▶ _Testo fornito_
>>>

Recensione The Canyons (2013)

Approda al Lido, fuori concorso, l'atteso film-scandalo di Paul Schrader scritto da Bret Easton Ellis: The Canyons vuole essere una ricognizione su ambiguità, macchinazioni e giochi di potere dell'ambiente hollywoodiano, che però scivola nel kitsch e annoia.

Sesso, bugie e poco cinema

Hollywood, ai giorni nostri. Il giovane produttore Christian sta facendo il casting per il suo nuovo film, un prodotto di genere che dovrebbe risollevarlo dalle recenti difficoltà finanziarie. Christian decide di ascoltare la segnalazione della sua amica Gina assumendo, in un ruolo importante, il di lei giovane compagno Ryan, attore poco noto che cerca l'occasione di una vita. La cena che suggella l'accordo, in cui sono presenti, oltre a Ryan e Gina, Christian e la compagna di questi, Tara, attrice che ha rinunciato a recitare, si rivela più tesa del previsto. Dal passato dei quattro iniziano ad emergere eventi e segreti inconfessabili, in parte focalizzati sulla passata, e mai rivelata, relazione tra Ryan e Tara. La gelosia, il carattere instabile e la brama di potere di Christian, finiranno per trascinare i quattro in un vortice inarrestabile di inganni e violenza.

<<<

▶ _Dati forniti_
>>>

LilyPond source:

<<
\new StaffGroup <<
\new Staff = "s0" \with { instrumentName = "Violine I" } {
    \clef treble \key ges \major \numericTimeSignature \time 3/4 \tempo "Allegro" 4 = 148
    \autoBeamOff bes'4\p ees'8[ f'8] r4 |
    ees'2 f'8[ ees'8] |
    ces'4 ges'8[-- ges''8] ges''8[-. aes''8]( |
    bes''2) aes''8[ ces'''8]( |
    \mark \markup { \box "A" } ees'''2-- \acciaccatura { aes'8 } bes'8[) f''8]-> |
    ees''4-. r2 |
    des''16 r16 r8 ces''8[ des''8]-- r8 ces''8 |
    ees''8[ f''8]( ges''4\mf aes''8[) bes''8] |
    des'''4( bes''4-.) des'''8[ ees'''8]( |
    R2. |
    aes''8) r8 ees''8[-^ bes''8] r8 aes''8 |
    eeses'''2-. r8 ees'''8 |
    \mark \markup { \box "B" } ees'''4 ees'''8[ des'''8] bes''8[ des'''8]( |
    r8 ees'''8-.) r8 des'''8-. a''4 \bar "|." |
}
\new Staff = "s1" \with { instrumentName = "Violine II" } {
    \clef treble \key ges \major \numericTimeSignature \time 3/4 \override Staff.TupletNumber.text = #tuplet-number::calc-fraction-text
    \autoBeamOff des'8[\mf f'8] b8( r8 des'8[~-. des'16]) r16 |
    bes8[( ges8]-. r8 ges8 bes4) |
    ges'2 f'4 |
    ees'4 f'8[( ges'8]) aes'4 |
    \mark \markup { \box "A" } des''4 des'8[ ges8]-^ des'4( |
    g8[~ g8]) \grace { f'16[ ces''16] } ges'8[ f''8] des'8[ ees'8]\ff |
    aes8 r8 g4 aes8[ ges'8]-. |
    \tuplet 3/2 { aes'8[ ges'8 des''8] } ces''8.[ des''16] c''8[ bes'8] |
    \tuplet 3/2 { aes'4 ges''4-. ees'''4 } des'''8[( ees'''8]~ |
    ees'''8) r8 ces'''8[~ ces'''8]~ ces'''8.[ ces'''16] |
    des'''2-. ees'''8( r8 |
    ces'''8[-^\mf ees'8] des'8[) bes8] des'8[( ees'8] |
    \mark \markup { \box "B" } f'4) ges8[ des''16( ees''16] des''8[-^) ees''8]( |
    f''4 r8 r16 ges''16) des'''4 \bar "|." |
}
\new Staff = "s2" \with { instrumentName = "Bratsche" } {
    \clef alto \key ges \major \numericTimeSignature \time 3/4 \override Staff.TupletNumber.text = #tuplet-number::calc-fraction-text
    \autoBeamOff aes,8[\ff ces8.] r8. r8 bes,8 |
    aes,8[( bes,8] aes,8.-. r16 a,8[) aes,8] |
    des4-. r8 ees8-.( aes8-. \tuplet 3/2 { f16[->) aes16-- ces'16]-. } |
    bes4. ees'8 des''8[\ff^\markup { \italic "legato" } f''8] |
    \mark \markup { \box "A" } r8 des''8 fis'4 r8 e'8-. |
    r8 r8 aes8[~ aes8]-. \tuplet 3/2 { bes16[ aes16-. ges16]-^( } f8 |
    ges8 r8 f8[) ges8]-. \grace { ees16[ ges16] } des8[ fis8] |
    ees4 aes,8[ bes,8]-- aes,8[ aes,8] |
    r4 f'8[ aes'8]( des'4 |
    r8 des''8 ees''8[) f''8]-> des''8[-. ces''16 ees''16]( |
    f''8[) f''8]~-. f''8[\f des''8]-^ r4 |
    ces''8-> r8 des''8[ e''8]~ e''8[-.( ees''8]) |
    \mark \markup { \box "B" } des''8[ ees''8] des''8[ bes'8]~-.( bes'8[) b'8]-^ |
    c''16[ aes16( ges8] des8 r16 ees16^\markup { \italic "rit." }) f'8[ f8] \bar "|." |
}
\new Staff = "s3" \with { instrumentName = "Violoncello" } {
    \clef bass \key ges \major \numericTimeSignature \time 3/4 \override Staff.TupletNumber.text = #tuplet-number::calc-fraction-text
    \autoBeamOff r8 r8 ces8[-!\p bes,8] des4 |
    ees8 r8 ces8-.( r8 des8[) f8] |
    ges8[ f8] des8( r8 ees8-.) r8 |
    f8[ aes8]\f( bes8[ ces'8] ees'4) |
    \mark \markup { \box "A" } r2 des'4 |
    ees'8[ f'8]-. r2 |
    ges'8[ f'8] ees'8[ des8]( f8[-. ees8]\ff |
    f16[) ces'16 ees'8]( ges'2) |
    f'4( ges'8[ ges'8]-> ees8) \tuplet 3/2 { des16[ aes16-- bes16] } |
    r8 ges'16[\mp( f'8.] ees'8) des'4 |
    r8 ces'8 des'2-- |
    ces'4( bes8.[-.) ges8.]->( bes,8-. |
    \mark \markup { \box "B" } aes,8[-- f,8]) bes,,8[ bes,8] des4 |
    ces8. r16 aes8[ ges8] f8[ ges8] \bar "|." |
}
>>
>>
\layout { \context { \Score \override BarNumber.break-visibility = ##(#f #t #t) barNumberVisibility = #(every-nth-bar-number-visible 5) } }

<<<

▶ _Compiti assegnati_
1: Nella recensione di The Canyons, che mestiere fa Christian?
2: Filtra le voci e riporta ogni riga che contiene la stringa "instrumentName".
Le voci non hanno alcun legame con la recensione.

▶ _Elenco risposte_
1: È un giovane produttore.

2:
\new Staff = "s0" \with { instrumentName = "Violine I" } {
\new Staff = "s1" \with { instrumentName = "Violine II" } {
\new Staff = "s2" \with { instrumentName = "Bratsche" } {
\new Staff = "s3" \with { instrumentName = "Violoncello" } {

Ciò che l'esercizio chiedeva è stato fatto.